Diseñadores y marcas abren sus mundos, y los artistas muestran sus procesos,
invitando a todos a una intimidad cuidadosamente filtrada. Incluso la
gastronomía se volvió espectáculo visual: los platos ya no solo se comen, se
miran, se fotografían, se exhiben. Sin embargo, esta cercanía ilusoria también
nos convierte en espectadores perpetuos, comparando vidas que parecen
perfectas, universos construidos con filtros, y olvidando que lo real nunca
cabrá del todo en un rectángulo de pantalla.
Han advierte que la digitalización fragmenta nuestra
atención y erosiona la comunidad: “Pese a las redes sociales, estamos más solos
que nunca”. La tecnología, tan fascinante y seductora, funciona como un órgano
adicional del cuerpo, ampliando nuestro mundo y, al mismo tiempo, aislándonos.
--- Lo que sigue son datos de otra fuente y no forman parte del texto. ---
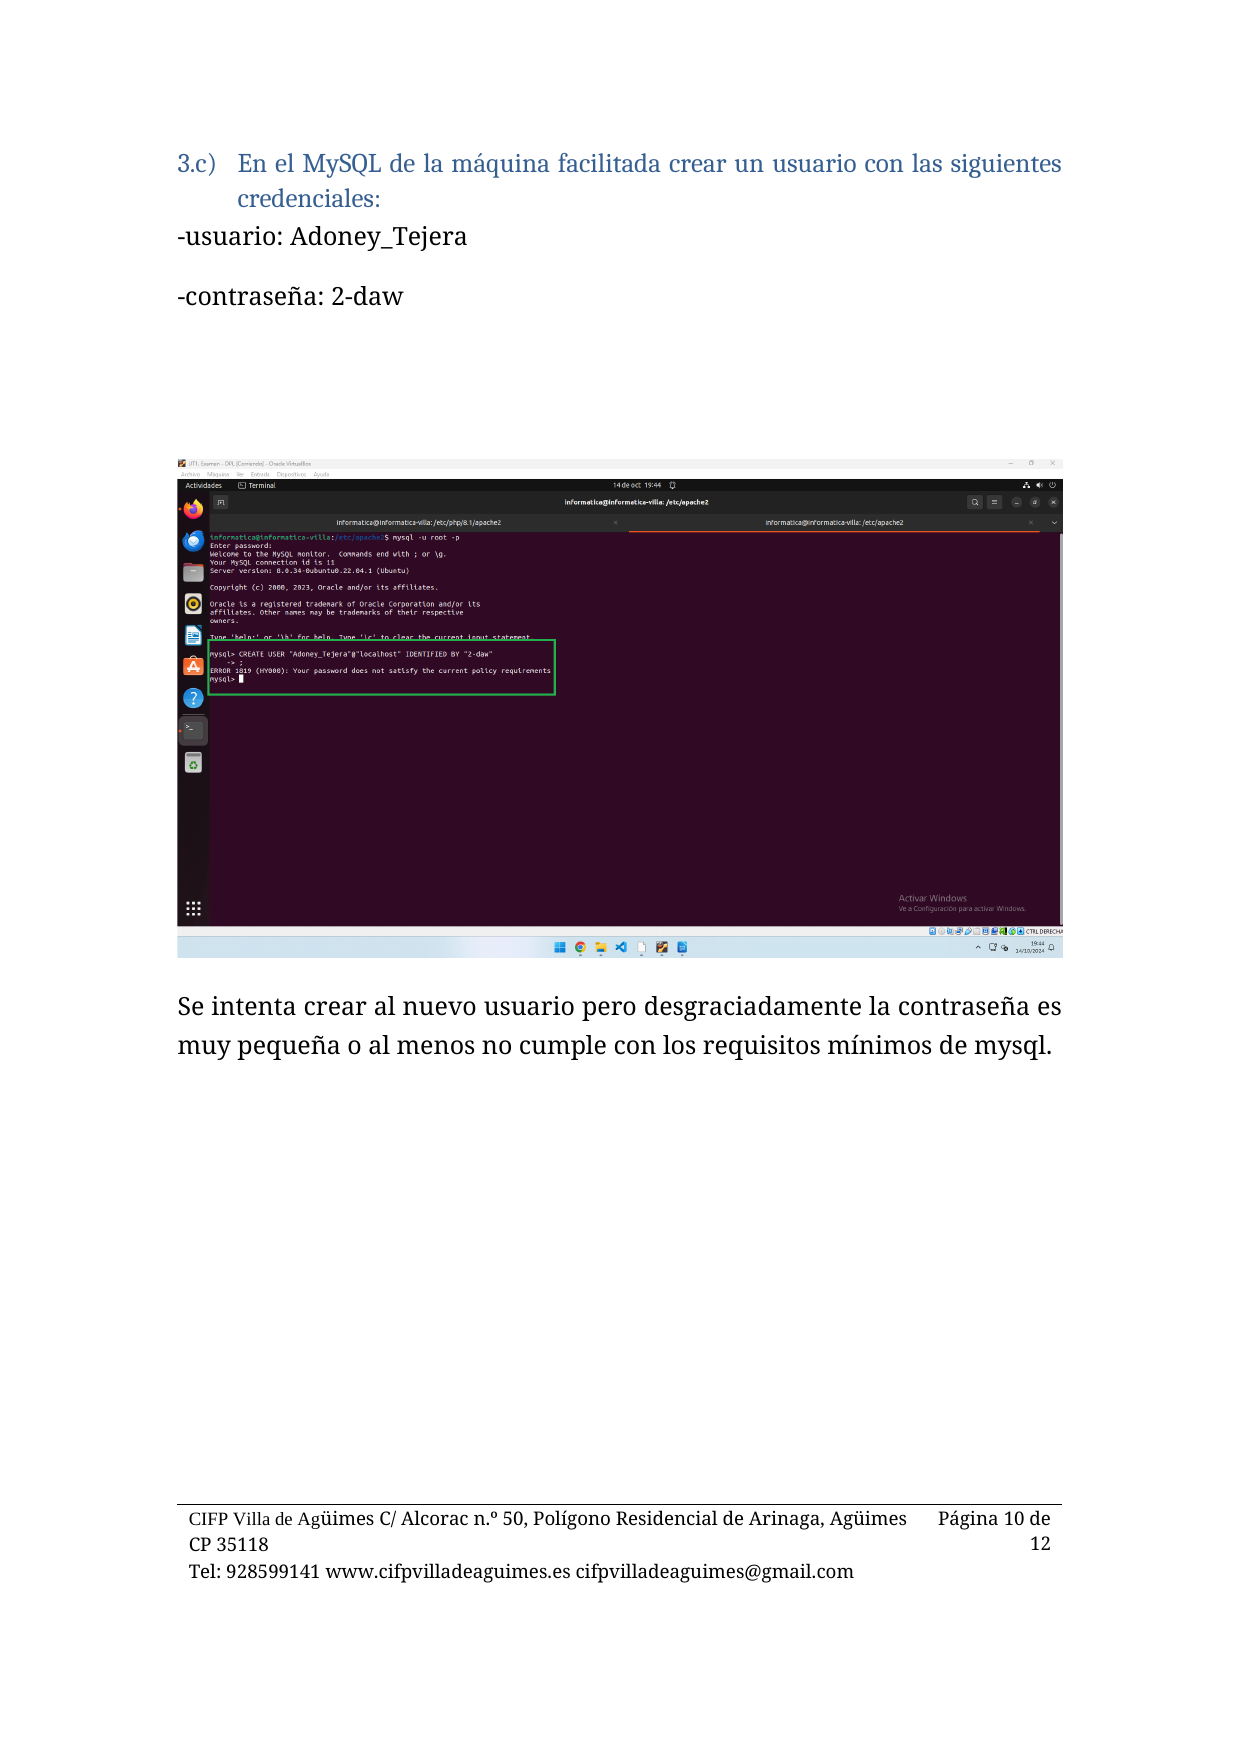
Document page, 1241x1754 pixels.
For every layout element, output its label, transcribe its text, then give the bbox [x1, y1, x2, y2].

text -contraseña: 2-daw [177, 279, 1063, 313]
picture [177, 459, 1063, 958]
text Se intenta crear al nuevo usuario pero desgraciadamente la contraseña es muy pequeña o al menos no cumple con los requisitos mínimos de mysql. [177, 958, 1063, 1062]
subtitle En el MySQL de la máquina facilitada crear un usuario con las siguientes credenciales: [177, 148, 1063, 214]
text -usuario: Adoney_Tejera [177, 219, 1063, 253]
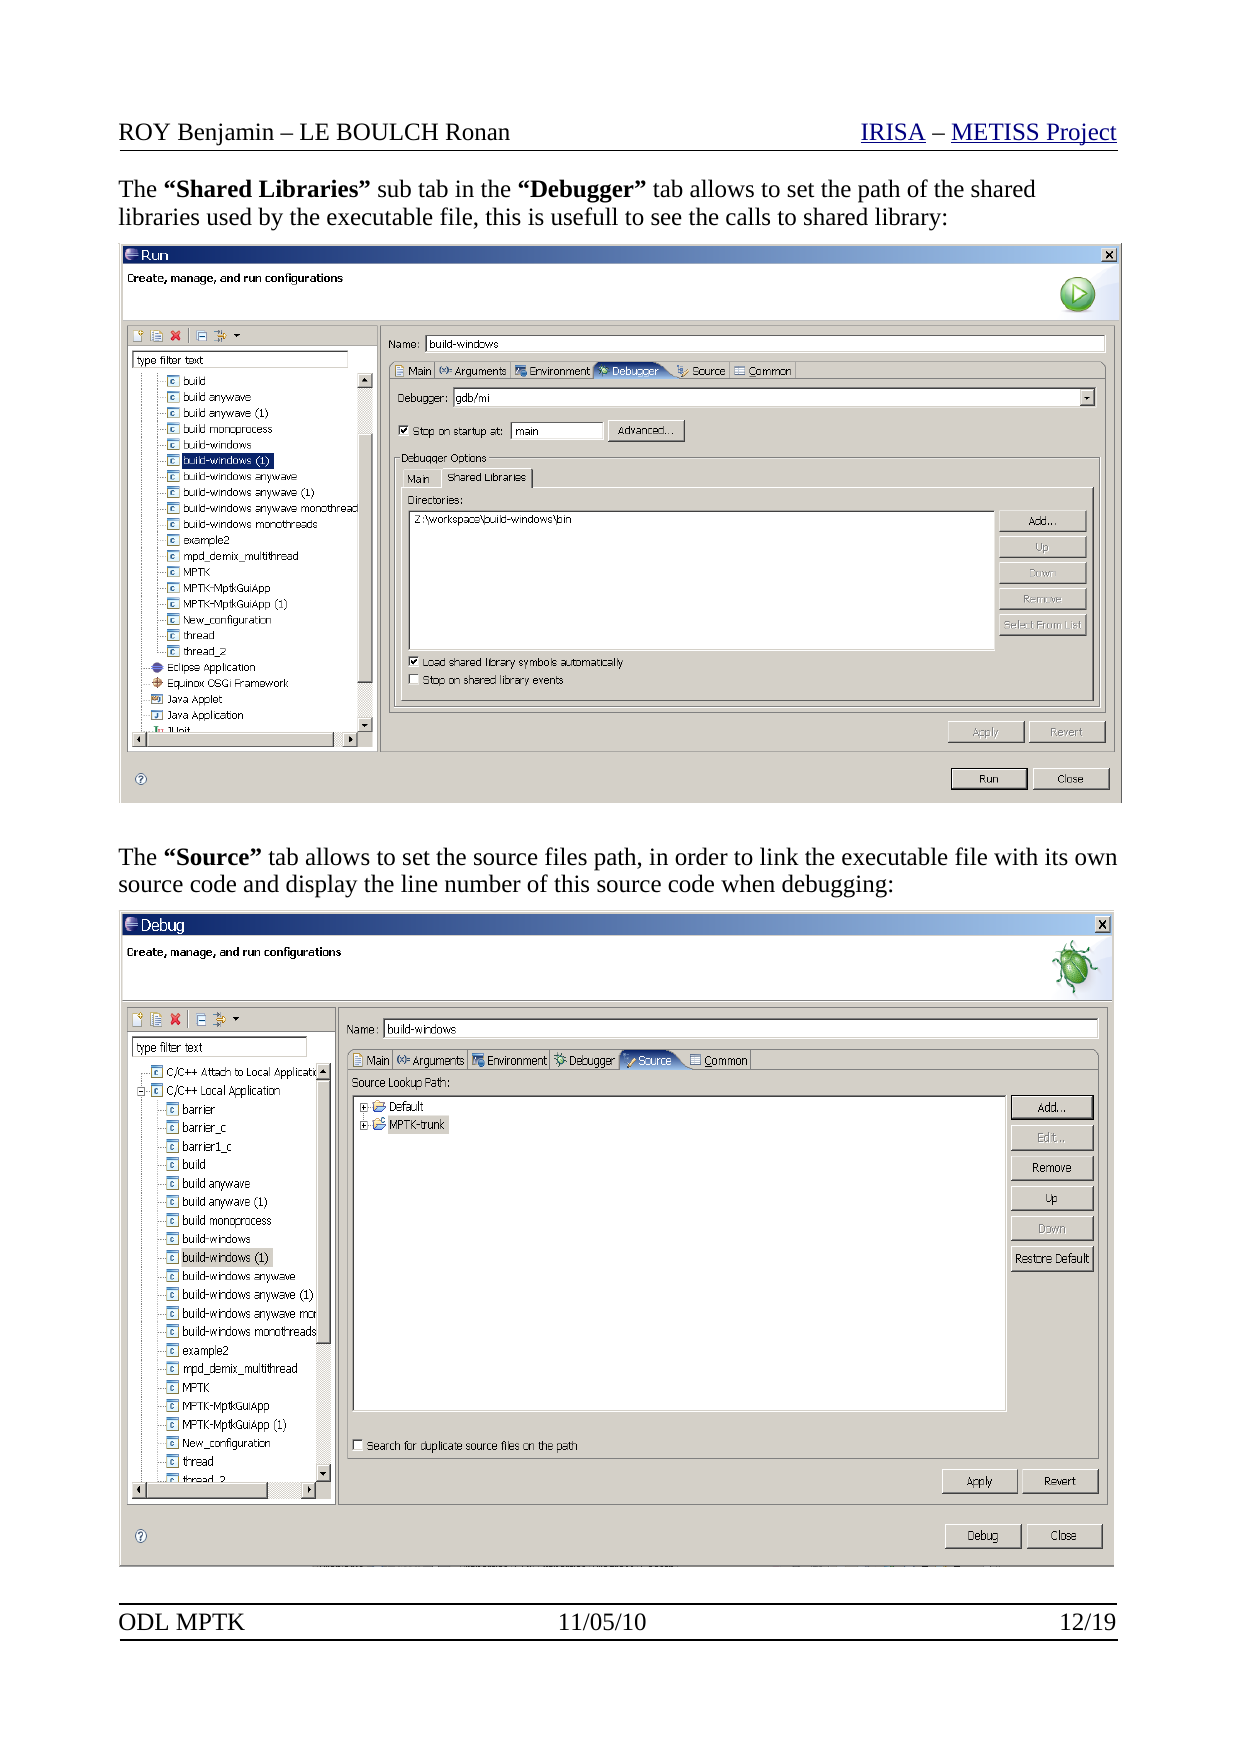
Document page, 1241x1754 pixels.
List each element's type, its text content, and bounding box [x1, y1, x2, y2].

Nos hace nómadas de los paisajes virtuales, nos invita a recorrer culturas y
destinos remotos con un toque en la pantalla, pero quizá nos aleja del
contacto, de la mirada sostenida, del instante compartido sin mediación,
inclusive de nuestra propia forma de habitar.
Hoy, recordar el aniversario de Instagram no es solo contar
usuarios y stories: es preguntarnos cómo habitamos la realidad que hemos
construido mediante filtros y publicaciones. Nos recuerda que mirar ya no es
solo ver: es seleccionar, narrar, exhibir. Que existir en la red no garantiza
presencia en el mundo. Que la vida no está en publicar, sino en aprender a mirar
sin prisa, a escuchar sin distracción, a estar, en el presente.
Pero también es inevitable reconocer otra cara de este
espejo digital: la distorsión de nuestro propio cuerpo. Instagram nos enseñó
que todo debe ser perfectamente curado, que la piel, la sonrisa, los viajes y
hasta los platos de comida tienen que estar listos para la exhibición. Esa
presión silenciosa se filtra en nuestra percepción, nos hace cuestionar
nuestras formas, nuestros gestos, nuestras imperfecciones. Nos invita a
compararnos con versiones editadas de la realidad, a sentir que lo natural no
basta. La plataforma que abrió el mundo ahora nos devuelve fragmentos de
nosotros mismos que no alcanzan, que siempre parecen necesitar retoque, siempre
parecen fuera de foco.
Instagram es, en este sentido, un territorio seductor y
peligroso: nos permite ver más, conocer más, viajar con un dedo, admirar la
creatividad global… pero también nos arrastra hacia un ideal que nunca existió
más que en pixeles y filtros. Y tal vez, recordar su aniversario signifique
también recordar que mirar no debería ser solo para mostrar: mirar puede ser,
simplemente, aprender a habitar nuestro propio cuerpo y nuestra propia realidad
sin la urgencia de exhibirla.
Instagram nos regaló un nuevo lenguaje, un espacio de
encuentro global, una ventana abierta a mundos lejanos. Pero también nos
enfrenta a nuestra fragilidad, a nuestra necesidad de atención sostenida, a la
poética que hemos perdido. Como plantea Han, si seguimos como estamos, quizá
nunca habrá un segundo Cervantes.
Hoy, mientras deslizamos y damos “me gusta”, podemos
recordar que la revolución digital comienza en el ojo que mira: elegir qué
observar, y aprender a habitar la realidad más allá de la pantalla.